[Page extract Boundary: Start]

Access To Land


Scotland is the second largest country in the United Kingdom and represents 7.9 million hectares including the islands. Its farmland area and usage is shaped by terrain, climate and history. Scotland has the most concentrated pattern of land ownership in the developed world.
It is also known for its culture of large estates and the forced eviction of rural populations in the 18th and 19th century to make way for sporting activities and intensive sheep grazing. At the opposition end of the scale, Scotland is home to crofting, a unique form of small tenanted farms.
Recent land reform and an increase in community ownership has drawn attention not just from England, south of the boarder but from the rest of Europe and the world.

Agricultural Land use

Credit: Matthias Kremer

Farmland comprises about 5.6 million hectares of Scotland, equating to 71% of the total land area. This includes land used for grazing, arable, horticulture and sports such as hunting. The farmland area is dominated by rough grazing, much of it common land and a huge proportion (85%) is designated as Less Favoured Areas under European Regulations.
 Just over half of this is rough grazing, with about a 25% taken up by grass, 10% per cent used for crops or left fallow.
 There are 52,303 farms in Scotland with the smallest proportion of farms as horticulture (621) and specialist pigs (285 farms).
 Scotland has a fascinating relationship with common land with almost 0.6 million hectares of land is used for the common grazing of livestock.
 Cereals make up 75% of the cropped area in Scotland, with nearly three-quarters of that being barley (310,000 hectares) followed by wheat (110,000 hectares), oilseed rape (36,000 hectares) and potatoes (26,000 hectares).

Employment in agriculture

Around 63,400 people are directly employed in agriculture in Scotland – this represents 8% of the rural workforce and means that agriculture is the third largest employer in rural Scotland after the service industry and public sectors.
However, employment in agriculture makes up less than 3% of the overall national workforce despite farmland covering 71% of Scotland.
There has been a gentle decline in the number of agricultural workers over the last ten years with the biggest reduction in occupier-workers (13%).
Contrary to the general trend, there has been an increase in seasonal worker, mainly in the soft fruit sector.
40% of farmers in Scotland are aged over 65 and only 12% are under 45 resulting in a potential crisis for farming in the next generation.

Economics and subsidies

Scottish agriculture contributes 1% of Scotland’s national Gross Value Added figure, although downstream sectors have a GVA over four times that of agriculture exports, worth more than £5bn per year.

[Page extract Boundary: End]
[Supplied entries Boundary: Start]

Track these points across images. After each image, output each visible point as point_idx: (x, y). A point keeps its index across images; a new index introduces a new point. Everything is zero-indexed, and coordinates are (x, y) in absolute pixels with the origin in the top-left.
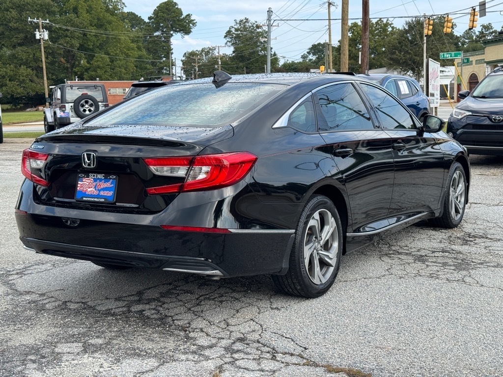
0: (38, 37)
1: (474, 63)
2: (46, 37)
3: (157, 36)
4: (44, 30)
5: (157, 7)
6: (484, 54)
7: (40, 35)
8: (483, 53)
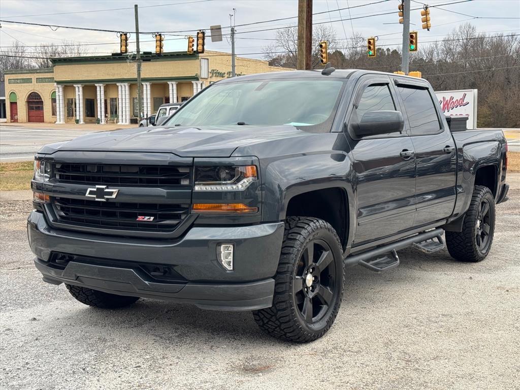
1: (34, 81)
6: (53, 72)
8: (51, 70)
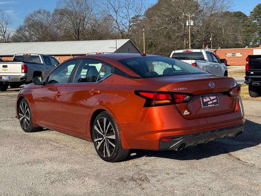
0: (187, 24)
2: (192, 24)
3: (255, 23)
4: (191, 20)
5: (256, 6)
7: (189, 23)
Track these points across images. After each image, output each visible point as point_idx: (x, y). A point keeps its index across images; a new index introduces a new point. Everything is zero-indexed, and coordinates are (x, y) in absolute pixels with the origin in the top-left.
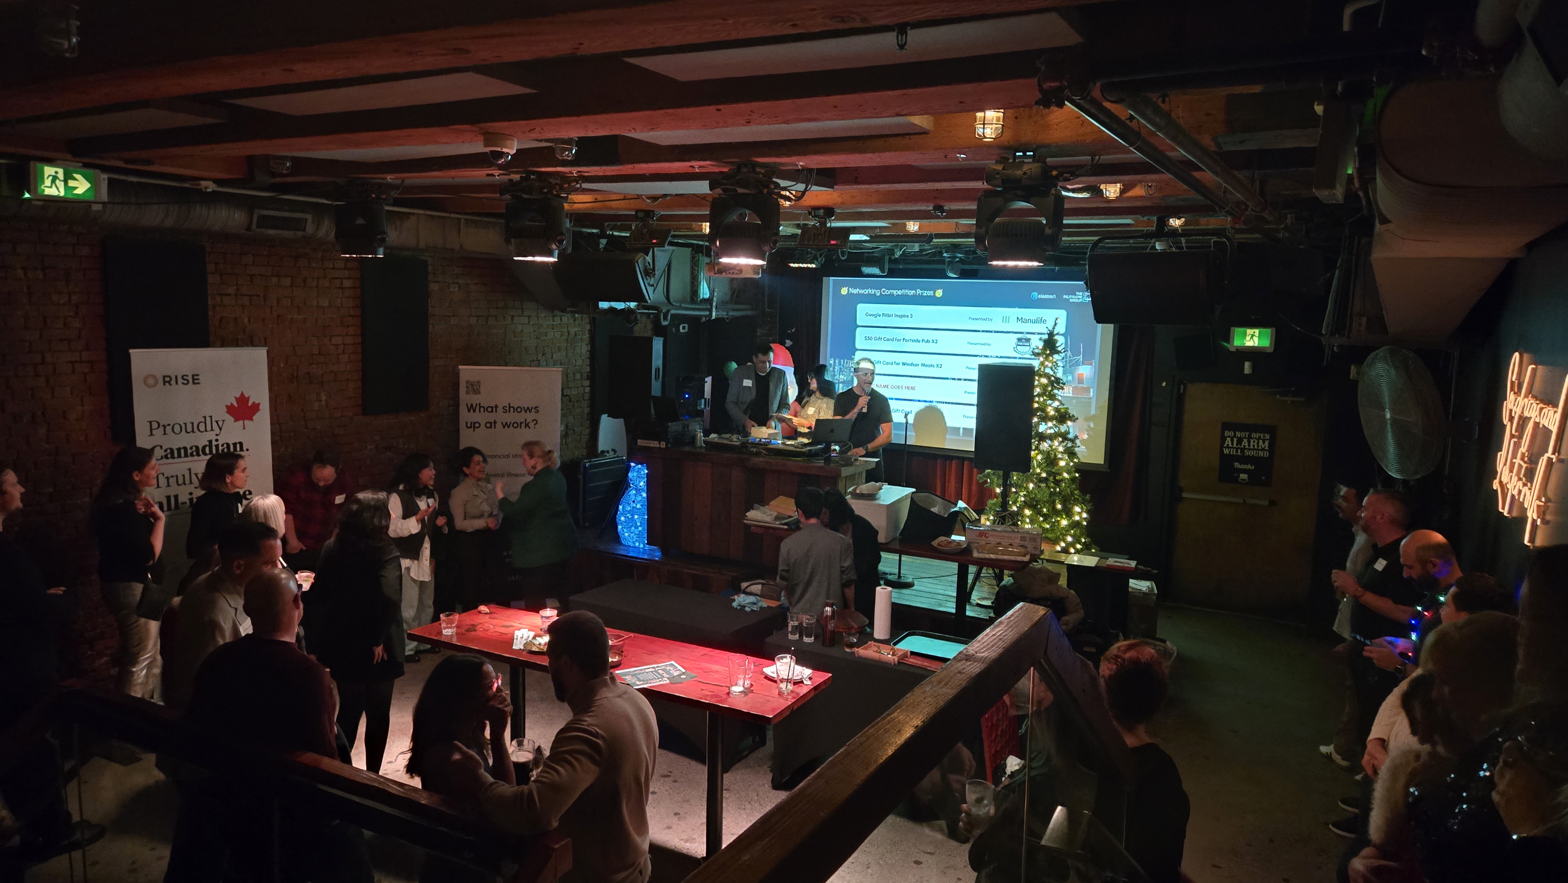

[Supplied entries Boundary: End]

**Instructions:**
1 > From the Scottish land text, list every crop given an area in hectares, with that area.
2 > Decide whether each statement agrees with the Scottish land text. Answer yes or no, and quote the deciding words.
(a) Agriculture is the second largest employer in rural Scotland.
(b) Scotland has 52,303 farms.
(c) Seasonal worker numbers have dropped in line with the general trend.
3 > Reproduce the stretch of the Scottish land text from "Cereals make up" through "potatoes (26,000 hectares).", swapping "barley" for "oats".

**Answers per task:**
1 >
- Barley: 310,000 hectares
- Wheat: 110,000 hectares
- Oilseed rape: 36,000 hectares
- Potatoes: 26,000 hectares

2 >
(a) No: "agriculture is the third largest employer in rural Scotland after the service industry and public sectors"
(b) Yes: "There are 52,303 farms in Scotland"
(c) No: "Contrary to the general trend, there has been an increase in seasonal worker"

3 >
Cereals make up 75% of the cropped area in Scotland, with nearly three-quarters of that being oats (310,000 hectares) followed by wheat (110,000 hectares), oilseed rape (36,000 hectares) and potatoes (26,000 hectares).